Se já está difícil ser cristão e católico e sustentar doutrinas que o mundo não quer ouvir sobre o dinheiro, o lucro, a justiça social, a vida, o feto, o aborto e a união de homem e mulher, mais difícil ainda é ser papa. Pensando bem, ele veio dizer aos católicos que se situem e não se deixem sitiar, mas que também não sitiem os outros. Franqueza e defesa firme das suas idéias sem proselitismo sensacionalista e sem fé histérica, medrosa ou excessivamente emotiva, foi o que ele propôs. Talvez seja ouvido, talvez não! Mas veio e disse.

O tempo dirá se mexeu ou não mexeu com as cabeças. Naqueles dias Jesus também recebeu mais ofensas do que adesão. Demos tempo ao tempo. O papa pode estar fora da realidade, mas profetas e analistas do lado de cá e do lado de lá também podem. Eles podem achar que o papa com 60 anos de teologia está por fora da realidade, mas os teóricos marxistas e capitalistas também achavam que sabiam, ou ainda acham que sabem e, mesmo com um vastíssimo poder de compra, de fogo e de marketing nas mãos, deu no que deu. A menos que os jornalistas estejam mentindo, o mundo que parece livre das idéias e Cristo anda mais irado e raivoso!
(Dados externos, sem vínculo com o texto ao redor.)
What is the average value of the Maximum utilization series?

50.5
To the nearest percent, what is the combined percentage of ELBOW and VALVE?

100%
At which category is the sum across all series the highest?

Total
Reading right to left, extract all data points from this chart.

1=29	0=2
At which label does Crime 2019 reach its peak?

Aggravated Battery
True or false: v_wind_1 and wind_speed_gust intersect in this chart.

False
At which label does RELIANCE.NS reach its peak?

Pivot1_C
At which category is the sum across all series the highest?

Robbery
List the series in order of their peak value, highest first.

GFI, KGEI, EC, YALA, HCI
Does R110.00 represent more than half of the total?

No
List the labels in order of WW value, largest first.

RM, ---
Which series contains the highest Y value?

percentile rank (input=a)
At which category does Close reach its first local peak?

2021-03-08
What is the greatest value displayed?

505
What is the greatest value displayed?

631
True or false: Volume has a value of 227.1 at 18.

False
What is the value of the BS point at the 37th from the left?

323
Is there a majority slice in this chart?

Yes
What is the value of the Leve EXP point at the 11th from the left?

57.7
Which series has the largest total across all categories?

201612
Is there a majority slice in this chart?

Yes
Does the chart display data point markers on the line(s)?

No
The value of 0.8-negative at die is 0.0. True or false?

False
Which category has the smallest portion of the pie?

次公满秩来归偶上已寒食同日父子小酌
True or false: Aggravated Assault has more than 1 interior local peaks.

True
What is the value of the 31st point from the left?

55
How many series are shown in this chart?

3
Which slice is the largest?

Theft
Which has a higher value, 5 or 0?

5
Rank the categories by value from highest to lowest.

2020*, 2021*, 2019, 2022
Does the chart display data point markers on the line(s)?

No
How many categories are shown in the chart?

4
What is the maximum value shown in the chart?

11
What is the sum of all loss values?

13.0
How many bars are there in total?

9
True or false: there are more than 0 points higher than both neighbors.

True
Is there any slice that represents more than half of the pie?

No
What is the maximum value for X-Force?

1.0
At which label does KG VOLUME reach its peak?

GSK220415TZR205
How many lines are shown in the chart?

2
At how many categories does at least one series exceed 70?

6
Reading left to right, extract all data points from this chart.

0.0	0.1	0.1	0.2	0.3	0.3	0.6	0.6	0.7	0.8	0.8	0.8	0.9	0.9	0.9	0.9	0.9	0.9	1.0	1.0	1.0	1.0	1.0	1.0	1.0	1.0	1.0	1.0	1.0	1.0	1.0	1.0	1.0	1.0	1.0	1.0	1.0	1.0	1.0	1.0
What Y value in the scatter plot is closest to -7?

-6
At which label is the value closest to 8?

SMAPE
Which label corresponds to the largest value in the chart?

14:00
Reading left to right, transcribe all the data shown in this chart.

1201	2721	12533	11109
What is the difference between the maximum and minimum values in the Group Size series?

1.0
Por isso valem as perguntas que Bento 16, fez em Aparecida, no número 3 da abertura da 5ª Conferência do Celam: O que é realidade? O que é real? Realidade são apenas os bens materiais, os problemas sociais, os econômicos e os políticos? Porque ainda queremos ser discípulos de Cristo?

As respostas estão na solidez da catequese! Se soubermos ensinar aos que quiserem aprender talvez as coisas mudem. Ser católico só na hora de ganhar aplausos não funciona! Estamos aqui para também fazer perguntas ao mundo que nos faz perguntas.